The design of courtrooms and courthouses in Australia have been based on the English architectural principles, but is this appropriate in the Australian context, paricularly for indigenous communities? The design of courthouses has favoured the grand and imposing, and to make statements of their own to all who enter. This article by Thalia Anthony and Elizabeth Grant provides another perspective of our court buildings. They include some good case studies with photos to illustrate their points. Here is part of their conclusion:
“This article has provided a descriptive overview of some of the emerging principles to accommodate Indigenous needs in the design of courthouses, in which Indigenous oversight of design processes is crucial.

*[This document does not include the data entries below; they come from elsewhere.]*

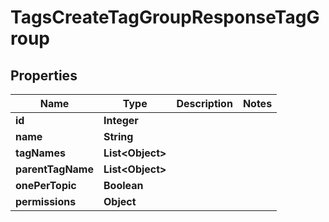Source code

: 

# TagsCreateTagGroupResponseTagGroup


## Properties

| Name | Type | Description | Notes |
|------------ | ------------- | ------------- | -------------|
|**id** | **Integer** |  |  |
|**name** | **String** |  |  |
|**tagNames** | **List&lt;Object&gt;** |  |  |
|**parentTagName** | **List&lt;Object&gt;** |  |  |
|**onePerTopic** | **Boolean** |  |  |
|**permissions** | **Object** |  |  |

It suggests that court facilities that allow Indigenous users to engage in court processes, protect Indigenous users’ privacy and maintain sightlines with Country can help remove the alienation that Indigenous defendants, victims and families experience in mainstream courts.”
The pictures show interiors of the Brisbane Supreme Court building. Top photo shows a foyer with official portraits of past Justices in their robes. The lower picture shows the dock for the accused. This dock was intended to be wheelchair accessible but the doorway opening width is obstructed by the internal shelf. The ramp ends at the outward opening door and indicates this was an afterthought as a landing in front of the door is not possible due to the other fittings. Pictures by Jane Bringolf.